[Chart comprehension data]

┏━━

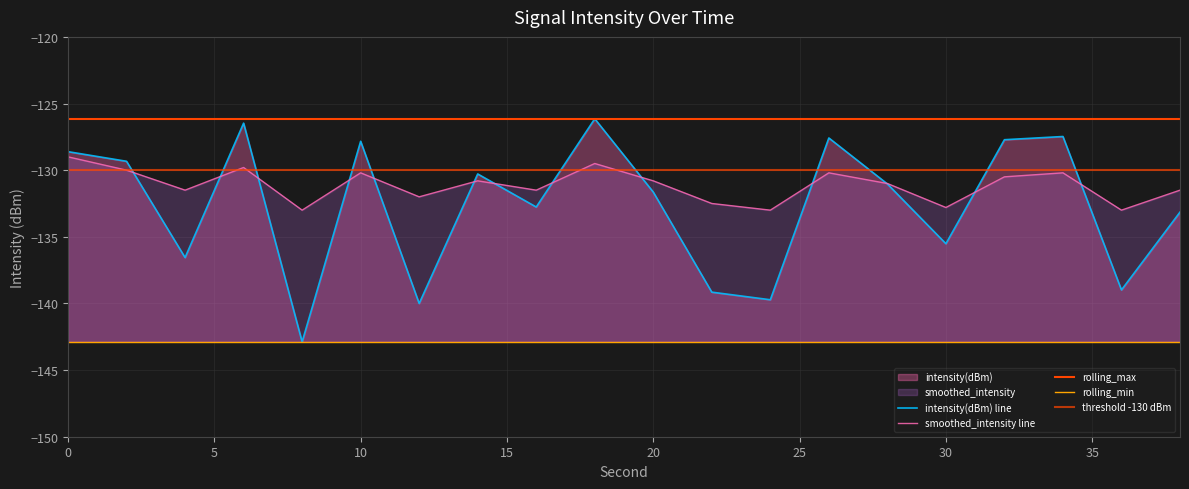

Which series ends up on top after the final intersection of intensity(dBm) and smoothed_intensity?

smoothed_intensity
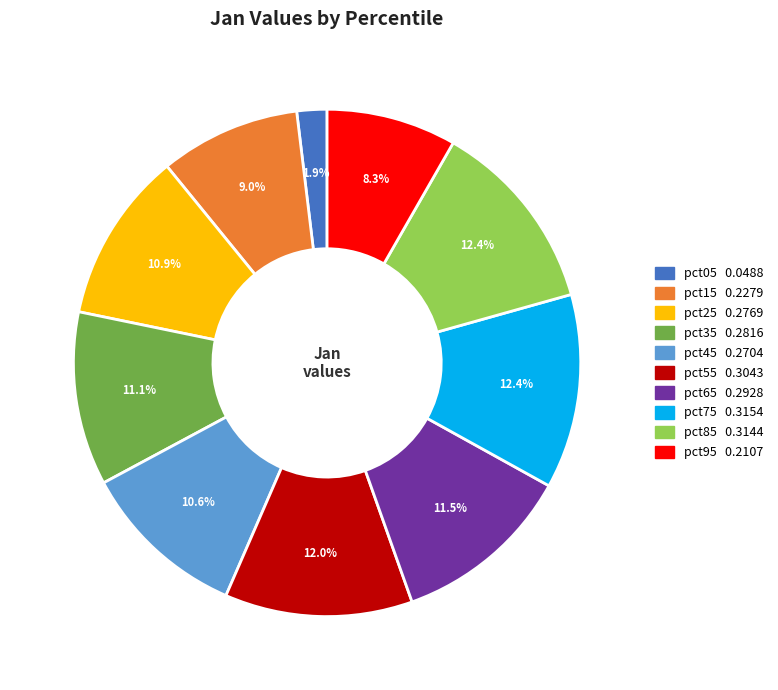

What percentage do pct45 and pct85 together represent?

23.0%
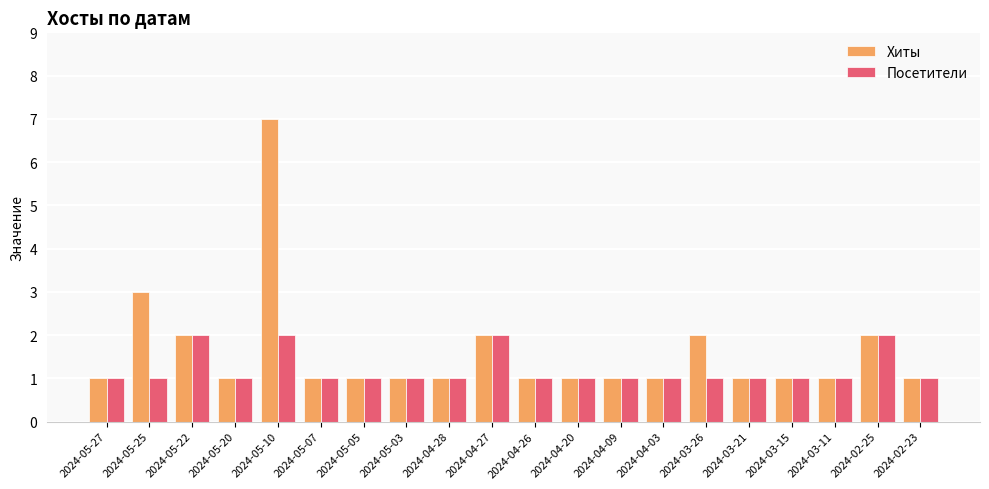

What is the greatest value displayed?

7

┗━━

**Task details:** Lay out every text line of the rows above as a Markdown table with the columns "No." and "Line". Number the lines in order, and leave out blank lines and the pictures.

**Result of this task:**
| No. | Line |
|---|---|
| 1 | Which series ends up on top after the final intersection of intensity(dBm) and smoothed_intensity? |
| 2 | smoothed_intensity |
| 3 | What percentage do pct45 and pct85 together represent? |
| 4 | 23.0% |
| 5 | What is the greatest value displayed? |
| 6 | 7 |